New York Times September 19, 1928 • Having examined more than 100 witnesses without obtaining evidence on which to base a murder charge in the death on Sept. 2 of William L. D’Olier, sanitation engineer, of a bullet wound in the head, outside a Maspeth cemetery, District Attorney Newcombe of Queens announced yesterday that he would lay the case before the Grand Jury this morning.
“I have gathered together all the evidence submitted to me by the police, supplemented by additional evidence this office has been able to procure,” the prosecutor said in a formal statement, “and my position today is the same as at the very outset – I still hold the theory of homicide, inasmuch as the theory of suicide has not been established. I am frank to state that this mystery is not yet solved.”

He said he would submit the evidence to the Grand Jury “because of its power of subpoena and ability to take evidence under oath, and to investigate every fact that may be procurable.”

The prosecutor added that he might make further progress with the aid of the grand jurors, “but in any event I want the whole matter presented to a legal tribunal in an orderly way, so that every fact may be a matter of official record.”

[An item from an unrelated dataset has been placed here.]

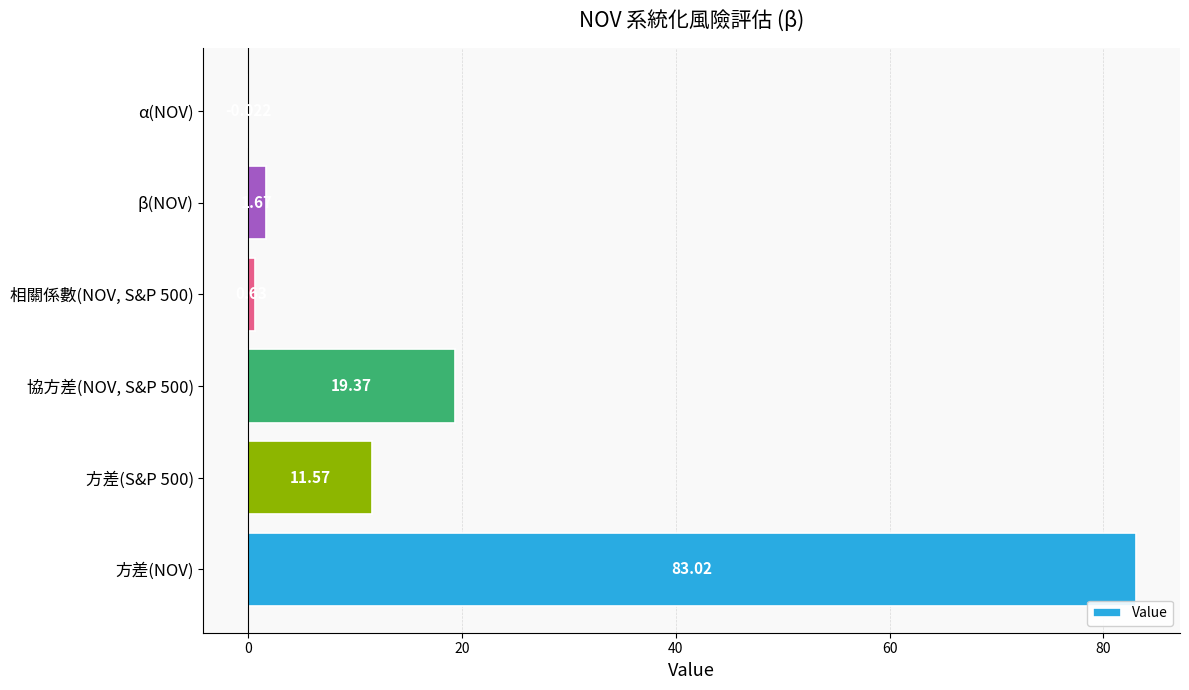

Which label corresponds to the largest value in the chart?

方差(NOV)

Mr. Newcombe thought he would be able to complete the questioning of the witnesses before the Grand Jury in three sessions, and it was understood that these witnesses would include practically every person questioned in his preliminary inquiry.

While the prosecutor would not reveal the identity of persons he was reported to have subpoenaed, it was said that they would include Maurice E. Connolly, former Queens Borough President, during whose administration Mr. D’Olier completed a $1,600,000 sewer contract; Frederick Seely, formerly an engineer in the Connolly administration, and who is awaiting trial with Mr. Connolly in the Extraordinary Term of the Supreme Court next Tuesday on an indictment growing out of the Queens sewer scandal; Gilbert C. Waldrop, Mr. D’Olier’s lawyer and business associate; Dr. Peter F. Neyland, the ambulance surgeon from Wyckoff Heights Hospital who pronounced the engineer dead, and relatives of the dead man, including Francis D’Olier, a brother.